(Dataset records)
★ ★ ★ ★ ★

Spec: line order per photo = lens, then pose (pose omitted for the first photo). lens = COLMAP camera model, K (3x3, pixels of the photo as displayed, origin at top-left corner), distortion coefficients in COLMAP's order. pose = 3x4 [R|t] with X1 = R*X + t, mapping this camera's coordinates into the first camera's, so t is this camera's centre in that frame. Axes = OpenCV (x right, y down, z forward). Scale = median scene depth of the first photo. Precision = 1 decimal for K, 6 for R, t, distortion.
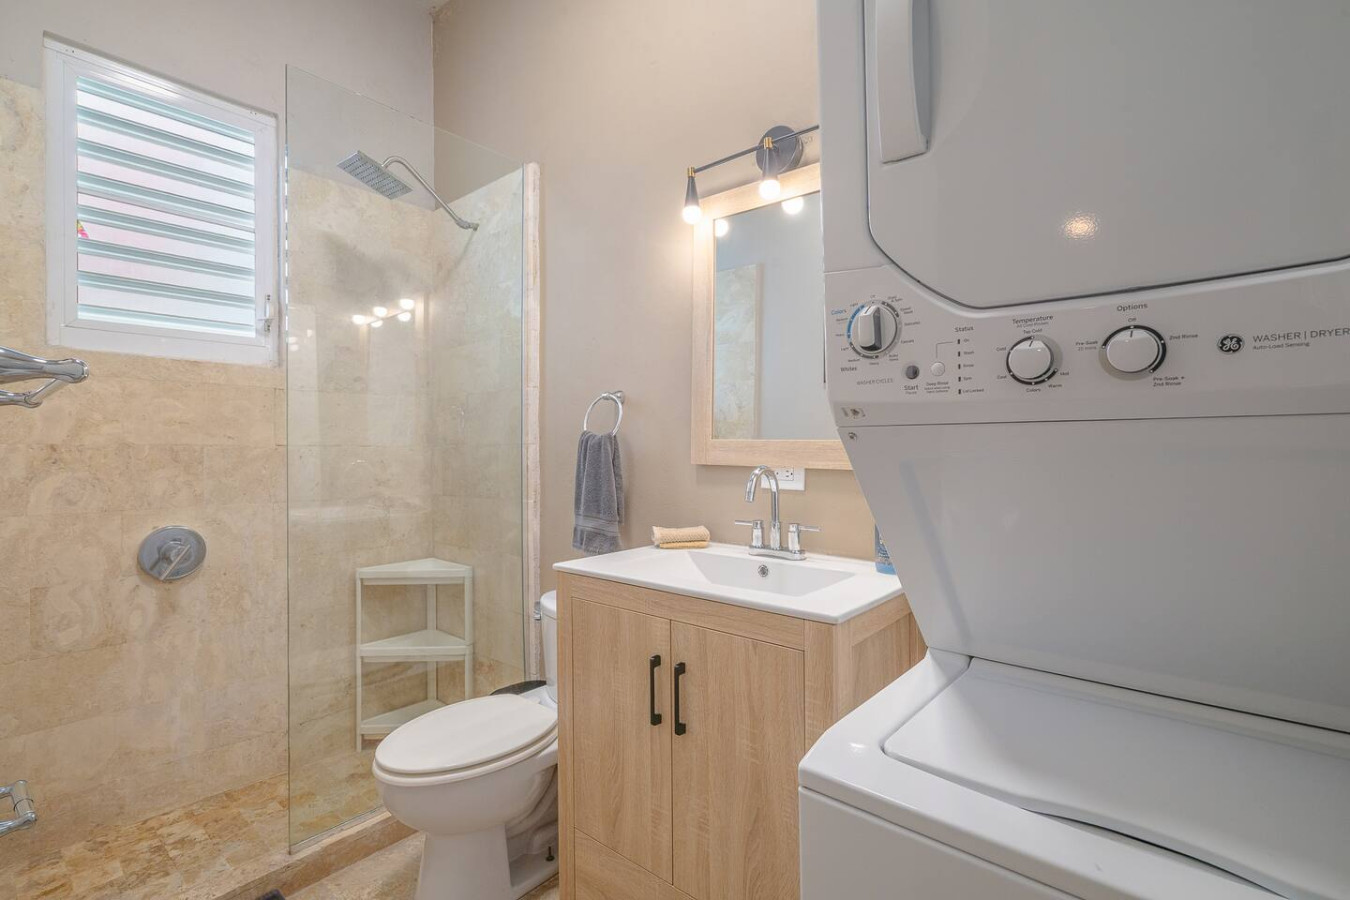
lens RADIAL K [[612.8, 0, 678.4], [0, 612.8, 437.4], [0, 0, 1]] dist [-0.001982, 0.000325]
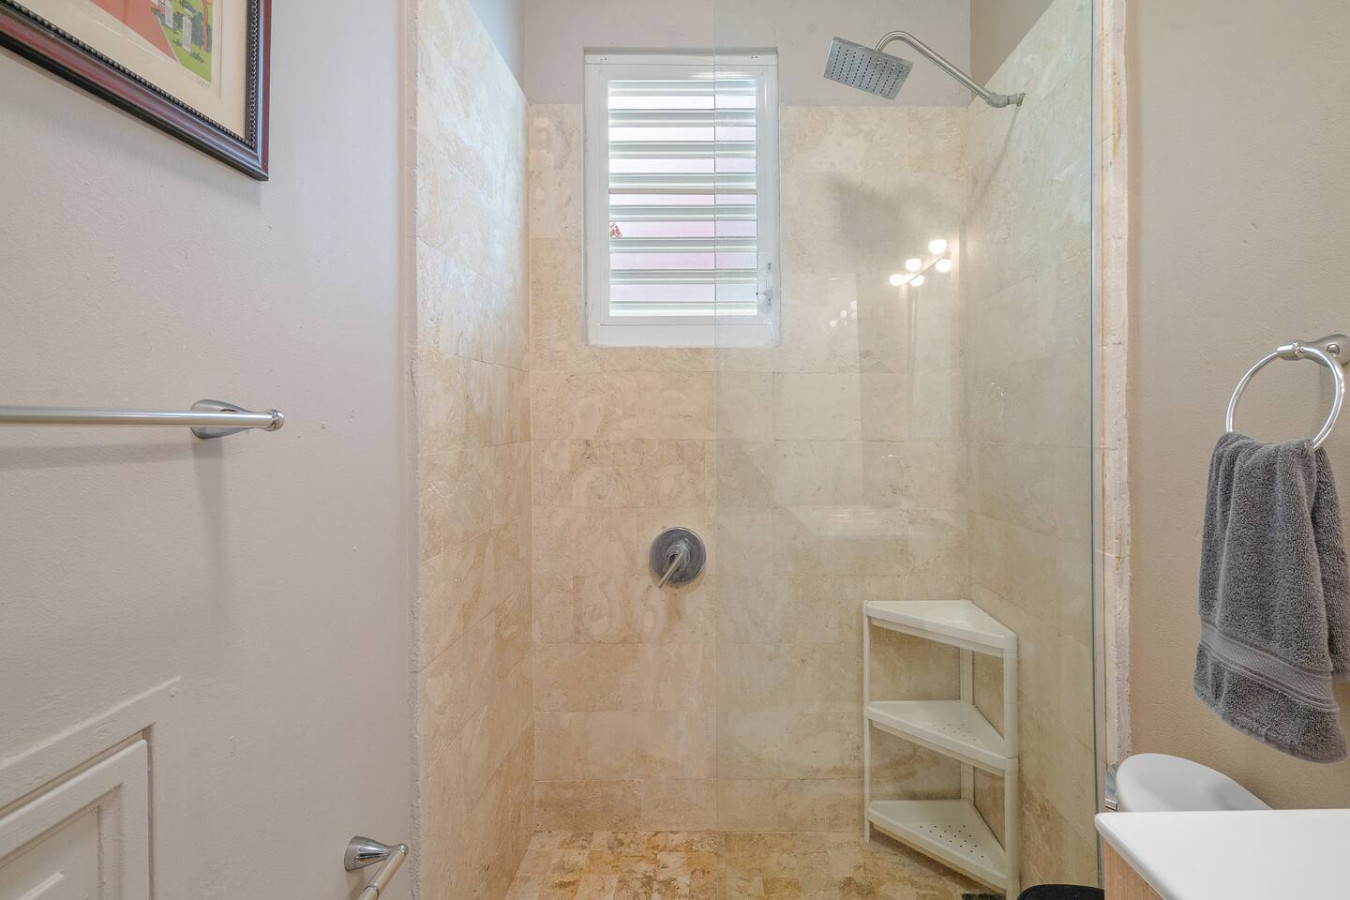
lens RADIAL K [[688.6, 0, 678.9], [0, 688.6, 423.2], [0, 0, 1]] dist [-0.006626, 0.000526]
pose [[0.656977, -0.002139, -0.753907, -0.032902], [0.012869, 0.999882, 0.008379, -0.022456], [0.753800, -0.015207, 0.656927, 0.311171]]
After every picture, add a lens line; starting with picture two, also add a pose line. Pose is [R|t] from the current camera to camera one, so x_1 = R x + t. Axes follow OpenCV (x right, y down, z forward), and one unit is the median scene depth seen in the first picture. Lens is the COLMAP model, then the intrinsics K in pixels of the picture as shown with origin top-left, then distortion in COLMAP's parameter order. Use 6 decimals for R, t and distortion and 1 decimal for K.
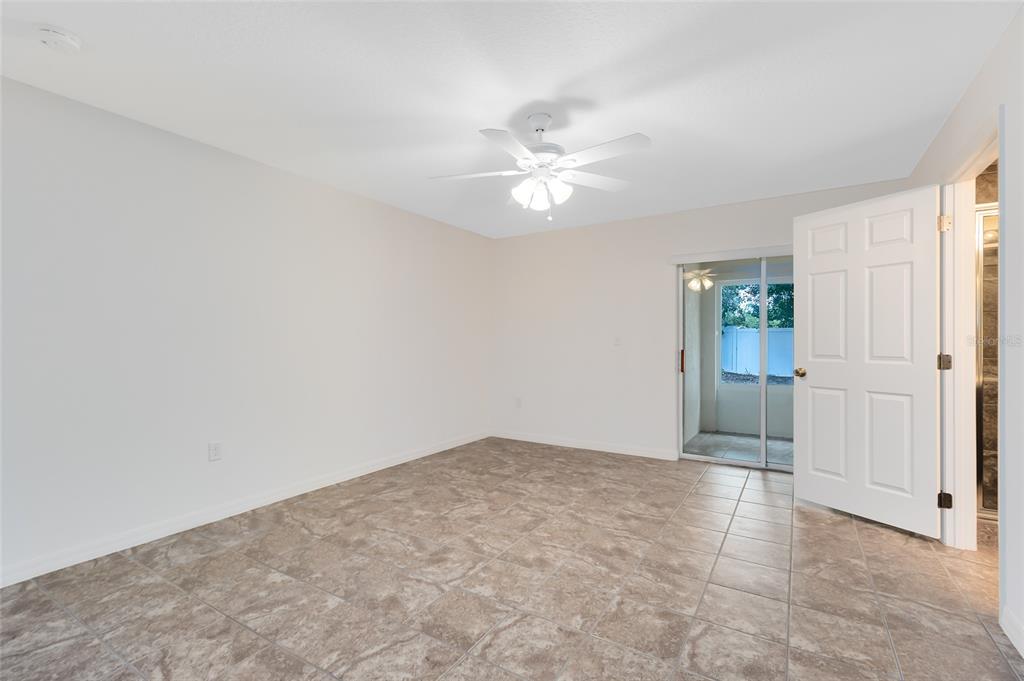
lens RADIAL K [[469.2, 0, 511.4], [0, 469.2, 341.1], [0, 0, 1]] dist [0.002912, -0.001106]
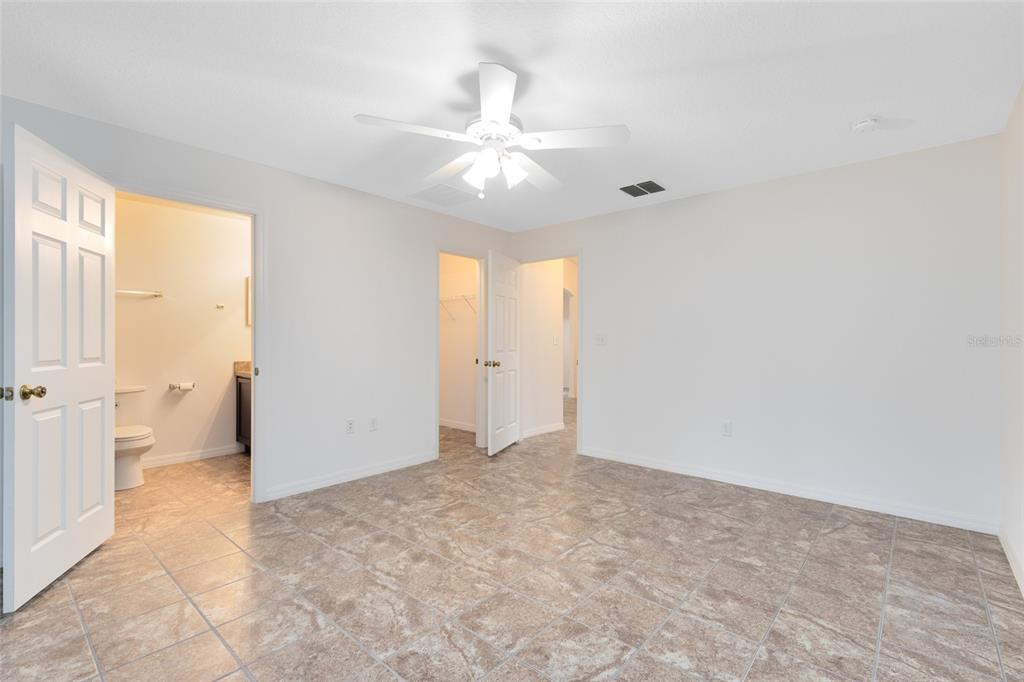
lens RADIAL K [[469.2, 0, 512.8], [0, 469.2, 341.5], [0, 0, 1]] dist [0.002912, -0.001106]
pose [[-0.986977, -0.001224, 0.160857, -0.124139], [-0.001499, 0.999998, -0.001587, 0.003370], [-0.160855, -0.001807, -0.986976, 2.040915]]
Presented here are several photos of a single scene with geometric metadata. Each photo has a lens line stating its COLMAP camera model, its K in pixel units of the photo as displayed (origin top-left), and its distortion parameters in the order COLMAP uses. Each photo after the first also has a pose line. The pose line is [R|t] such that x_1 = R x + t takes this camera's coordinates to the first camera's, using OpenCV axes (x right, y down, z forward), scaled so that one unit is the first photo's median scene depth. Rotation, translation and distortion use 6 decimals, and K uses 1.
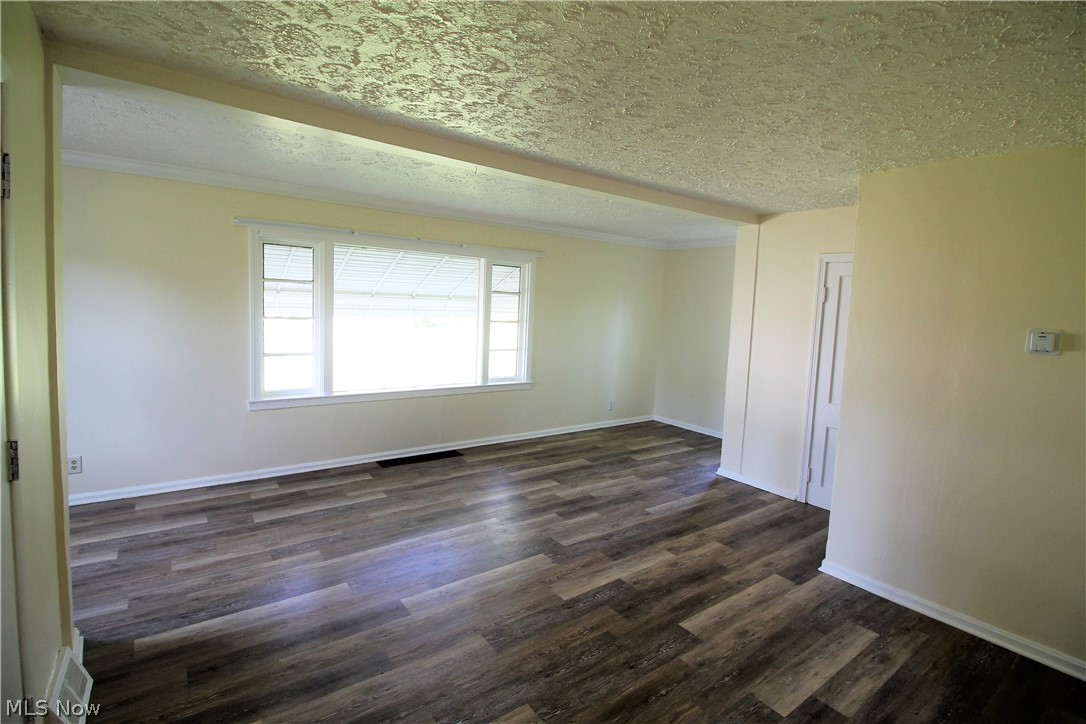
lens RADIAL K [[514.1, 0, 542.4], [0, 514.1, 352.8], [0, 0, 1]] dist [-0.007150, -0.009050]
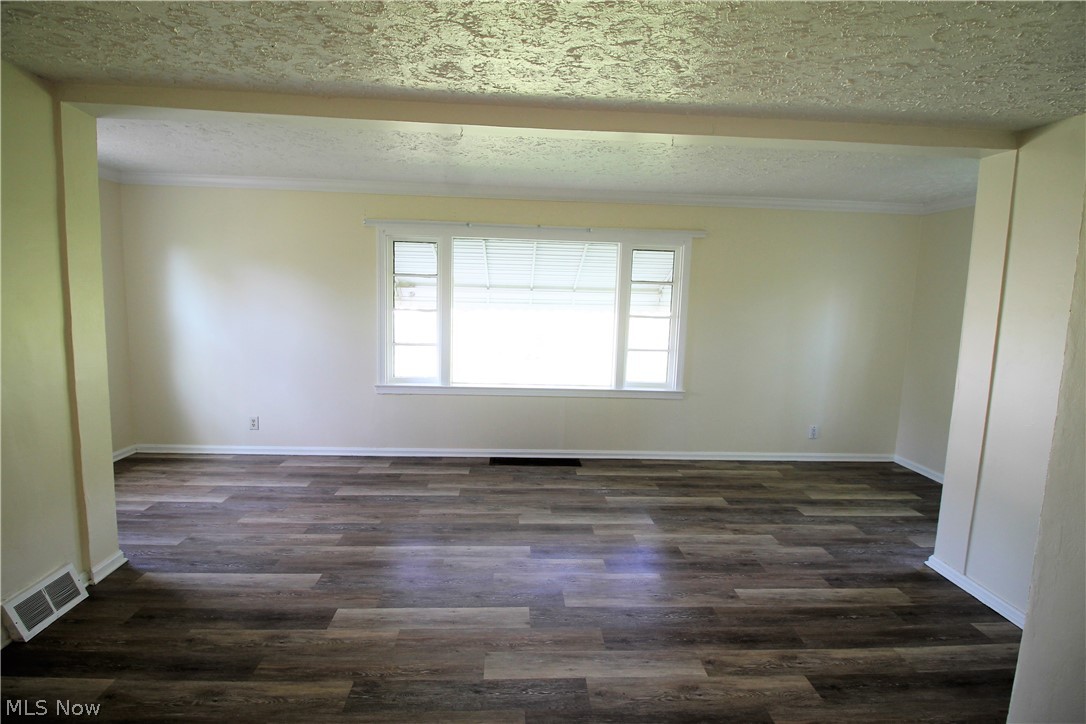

★ ★ ★ ★ ★

> **Problem details**
Can you recast all of the data above as a numbered list, omitting blank lines and leaving the pictures out of your answer?

> **Solved problem**
1. Spec: line order per photo = lens, then pose (pose omitted for the first photo). lens = COLMAP camera model, K (3x3, pixels of the photo as displayed, origin at top-left corner), distortion coefficients in COLMAP's order. pose = 3x4 [R|t] with X1 = R*X + t, mapping this camera's coordinates into the first camera's, so t is this camera's centre in that frame. Axes = OpenCV (x right, y down, z forward). Scale = median scene depth of the first photo. Precision = 1 decimal for K, 6 for R, t, distortion.
2. lens RADIAL K [[612.8, 0, 678.4], [0, 612.8, 437.4], [0, 0, 1]] dist [-0.001982, 0.000325]
3. lens RADIAL K [[688.6, 0, 678.9], [0, 688.6, 423.2], [0, 0, 1]] dist [-0.006626, 0.000526]
4. pose [[0.656977, -0.002139, -0.753907, -0.032902], [0.012869, 0.999882, 0.008379, -0.022456], [0.753800, -0.015207, 0.656927, 0.311171]]
5. After every picture, add a lens line; starting with picture two, also add a pose line. Pose is [R|t] from the current camera to camera one, so x_1 = R x + t. Axes follow OpenCV (x right, y down, z forward), and one unit is the median scene depth seen in the first picture. Lens is the COLMAP model, then the intrinsics K in pixels of the picture as shown with origin top-left, then distortion in COLMAP's parameter order. Use 6 decimals for R, t and distortion and 1 decimal for K.
6. lens RADIAL K [[469.2, 0, 511.4], [0, 469.2, 341.1], [0, 0, 1]] dist [0.002912, -0.001106]
7. lens RADIAL K [[469.2, 0, 512.8], [0, 469.2, 341.5], [0, 0, 1]] dist [0.002912, -0.001106]
8. pose [[-0.986977, -0.001224, 0.160857, -0.124139], [-0.001499, 0.999998, -0.001587, 0.003370], [-0.160855, -0.001807, -0.986976, 2.040915]]
9. Presented here are several photos of a single scene with geometric metadata. Each photo has a lens line stating its COLMAP camera model, its K in pixel units of the photo as displayed (origin top-left), and its distortion parameters in the order COLMAP uses. Each photo after the first also has a pose line. The pose line is [R|t] such that x_1 = R x + t takes this camera's coordinates to the first camera's, using OpenCV axes (x right, y down, z forward), scaled so that one unit is the first photo's median scene depth. Rotation, translation and distortion use 6 decimals, and K uses 1.
10. lens RADIAL K [[514.1, 0, 542.4], [0, 514.1, 352.8], [0, 0, 1]] dist [-0.007150, -0.009050]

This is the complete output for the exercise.